Se l’offesa supposta o reale venisse negata, malgrado che questa abbia arrecato, o potesse arrecare nocumento al carattere del supposto o reale offeso, i rappresentanti di costui esigeranno qualche cosa di più della semplice negazione dell’offesa. E perciò, quando non si potesse ottenere quel «qualche cosa di più», la negazione dell’offesa dovrà essere considerata quale ampia ritrattazione dell’offesa supposta o reale, affinchè la deficienza del sentimento cavalleresco nell’offensore, supposto o reale, non abbia a porre l’offeso in condizioni moralmente inferiori a quelle di chi offese.

ART. 3.

Nelle offese con vie di fatto, nelle quali manchi l’intenzione di offendere, l’offeso può far valere i [p. 7 modifica]proprî diritti in linea penale o civile, a seconda dei casi.

Nota. — Questo articolo si riferisce in modo particolare alle aggressioni con vie di fatto, nelle quali, per errore di persona o per equivoca interpretazione dei fatti, un gentiluomo subisce l’offesa. Chi sbaglia si abbia il danno e paghi i cocci del malanno cagionato.

ART. 4.

L’intenzione di offendere può essere determinata dalla negazione dell’offesa, ma non dall’accettazione della sfida.
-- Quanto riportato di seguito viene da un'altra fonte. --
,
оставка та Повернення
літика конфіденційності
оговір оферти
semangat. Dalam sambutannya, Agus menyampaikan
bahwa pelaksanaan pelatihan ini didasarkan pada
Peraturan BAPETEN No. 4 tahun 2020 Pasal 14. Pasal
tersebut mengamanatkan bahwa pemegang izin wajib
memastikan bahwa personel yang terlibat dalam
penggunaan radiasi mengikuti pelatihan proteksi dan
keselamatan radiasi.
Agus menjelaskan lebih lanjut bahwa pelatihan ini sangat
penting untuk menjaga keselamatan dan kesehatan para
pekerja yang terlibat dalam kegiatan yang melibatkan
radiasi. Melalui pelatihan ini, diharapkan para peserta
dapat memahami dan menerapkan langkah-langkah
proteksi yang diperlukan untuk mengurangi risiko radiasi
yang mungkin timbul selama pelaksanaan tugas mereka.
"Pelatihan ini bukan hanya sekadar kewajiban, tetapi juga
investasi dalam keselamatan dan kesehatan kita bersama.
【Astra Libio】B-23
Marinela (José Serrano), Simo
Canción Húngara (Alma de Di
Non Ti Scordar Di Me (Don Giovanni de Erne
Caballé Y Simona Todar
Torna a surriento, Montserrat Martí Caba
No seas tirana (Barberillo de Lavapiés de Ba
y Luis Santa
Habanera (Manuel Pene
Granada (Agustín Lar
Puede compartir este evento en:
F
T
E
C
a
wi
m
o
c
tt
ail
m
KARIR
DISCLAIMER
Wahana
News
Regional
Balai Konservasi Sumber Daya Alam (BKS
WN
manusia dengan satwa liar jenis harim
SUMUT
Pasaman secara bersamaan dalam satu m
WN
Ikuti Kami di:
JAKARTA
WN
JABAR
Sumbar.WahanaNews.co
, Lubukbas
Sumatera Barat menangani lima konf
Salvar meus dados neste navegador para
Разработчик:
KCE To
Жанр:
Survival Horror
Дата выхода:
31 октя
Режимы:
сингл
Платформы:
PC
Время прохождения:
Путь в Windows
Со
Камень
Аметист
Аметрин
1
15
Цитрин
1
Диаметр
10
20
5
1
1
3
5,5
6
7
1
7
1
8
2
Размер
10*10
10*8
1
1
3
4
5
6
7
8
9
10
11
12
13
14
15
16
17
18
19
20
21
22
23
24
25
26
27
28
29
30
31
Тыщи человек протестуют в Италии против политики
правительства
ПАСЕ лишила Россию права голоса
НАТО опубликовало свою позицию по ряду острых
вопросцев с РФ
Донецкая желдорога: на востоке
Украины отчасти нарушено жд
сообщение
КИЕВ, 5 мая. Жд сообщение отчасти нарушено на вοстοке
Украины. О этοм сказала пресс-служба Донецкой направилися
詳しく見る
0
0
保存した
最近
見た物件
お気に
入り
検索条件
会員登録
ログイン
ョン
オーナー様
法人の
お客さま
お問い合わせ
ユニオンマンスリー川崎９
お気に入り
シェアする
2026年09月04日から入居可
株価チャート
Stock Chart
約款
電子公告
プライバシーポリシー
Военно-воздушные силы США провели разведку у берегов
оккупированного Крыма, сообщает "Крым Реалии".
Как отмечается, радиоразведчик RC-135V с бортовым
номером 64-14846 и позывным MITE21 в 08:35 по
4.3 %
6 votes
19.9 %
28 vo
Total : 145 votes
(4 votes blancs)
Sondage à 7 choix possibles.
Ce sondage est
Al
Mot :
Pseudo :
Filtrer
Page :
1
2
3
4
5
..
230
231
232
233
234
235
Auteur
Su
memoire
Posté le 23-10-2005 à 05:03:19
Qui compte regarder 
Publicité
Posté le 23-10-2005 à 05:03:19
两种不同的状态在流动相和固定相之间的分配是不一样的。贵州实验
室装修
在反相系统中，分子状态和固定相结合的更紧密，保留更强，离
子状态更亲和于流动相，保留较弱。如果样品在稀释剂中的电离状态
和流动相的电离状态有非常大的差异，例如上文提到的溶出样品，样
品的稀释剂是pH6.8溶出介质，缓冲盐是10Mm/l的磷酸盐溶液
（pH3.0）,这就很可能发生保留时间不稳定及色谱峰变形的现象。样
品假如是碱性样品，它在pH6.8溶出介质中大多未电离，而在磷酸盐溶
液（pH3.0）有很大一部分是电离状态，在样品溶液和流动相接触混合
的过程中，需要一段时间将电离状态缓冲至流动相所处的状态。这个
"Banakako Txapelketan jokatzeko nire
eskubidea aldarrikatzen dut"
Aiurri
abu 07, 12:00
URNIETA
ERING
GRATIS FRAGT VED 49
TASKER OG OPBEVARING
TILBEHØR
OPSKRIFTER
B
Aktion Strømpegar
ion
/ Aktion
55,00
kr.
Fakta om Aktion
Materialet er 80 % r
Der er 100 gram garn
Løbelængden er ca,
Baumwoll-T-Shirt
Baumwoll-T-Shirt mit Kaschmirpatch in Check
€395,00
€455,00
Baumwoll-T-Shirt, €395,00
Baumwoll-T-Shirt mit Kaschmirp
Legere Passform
Nota. — Non si accettano sfide quando si ha la coscienza di non essere debitore di riparazione verso chicchessia; ed in tal caso la negativa dell’intenzione offensiva, non vale soddisfazione. Negando l’offesa, quando l’offesa veramente ci fu, si concede ampia riparazione (Art. 2) della ingiuria. Però, è sempre di spettanza e di obbligo dei rappresentanti delle parti di mettere in chiaro se vi fu o meno l’intenzione di offendere: e, al seguito delle conclusioni da essi dedotte e dall’esame della querela, pronunceranno di comune accordo, e senza partito preso, il giudizio atto a tutelare secondo ragione e giustizia l’onorabilità del supposto o reale offeso. Quindi, la nomina dei rappresentauti per rispondere alla domanda di riparazione non significa vera e propria accettazione di sfida, e tanto meno riconoscimento in chi sfidò della qualità di offeso; ma solamente un atto cortese di lealtà, col quale si lascia al giudizio di estranei la definizione del dibattito cavalleresco (v. n. all’art. 128).